Frequently Asked Questions (FAQ)
What is the difference between the study protocol and the SAP?
The study protocol describes the design, objectives, inclusion and exclusion criteria, treatment, and endpoints of a study at a conceptual level. The SAP translates these specifications into a technically precise statistical language: It contains the exact model specification, covariates, missing data strategy, multiplicity control, and shell tables. The protocol is the medical-scientific basis, the SAP the statistical blueprint for the analysis.
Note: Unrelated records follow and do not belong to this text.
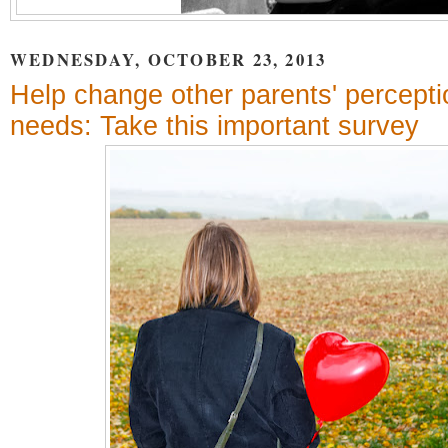
WEDNESDAY, OCTOBER 23, 2013
Help change other parents' percepti
needs: Take this important survey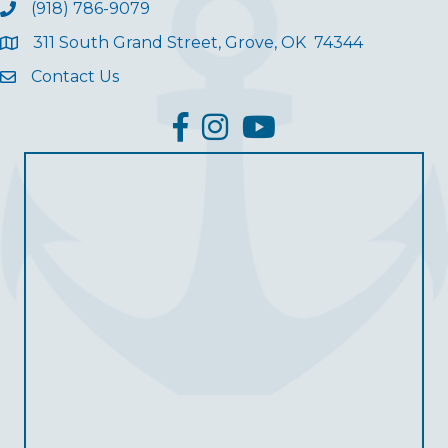
(918) 786-9079
311 South Grand Street, Grove, OK 74344
Contact Us
facebook
Instagram
YouTube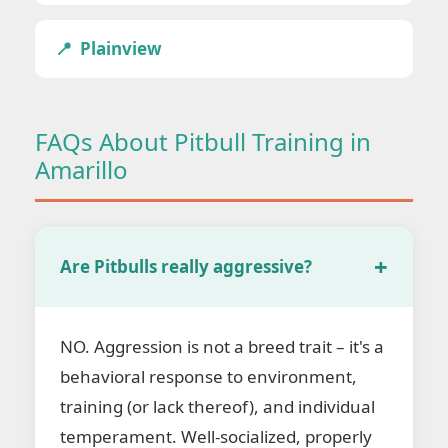
Plainview
FAQs About Pitbull Training in
Amarillo
Are Pitbulls really aggressive?
NO. Aggression is not a breed trait – it's a
behavioral response to environment,
training (or lack thereof), and individual
temperament. Well-socialized, properly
Can the SAP be changed after database lock?
Generally not. Changes after database lock are considered post-hoc and can jeopardize the credibility of the analysis. In exceptional cases, purely administrative corrections are possible, which must be documented in a traceable manner. Authorities critically assess any deviation between the planned and actual SAP. Adherence to the timeline – SAP finalized before database lock – is a key point in GCP inspections.
Who is responsible for the development of the SAP?
The primary responsibility lies with the biostatistician of the sponsor or the CRO. The SAP is developed in close coordination with the clinical lead, the study physician, and, for regulatorily sensitive endpoints, also with regulatory affairs experts. Before finalization, the SAP usually undergoes a formal internal review process, which is defined in the QM SOPs of the sponsor or the CRO.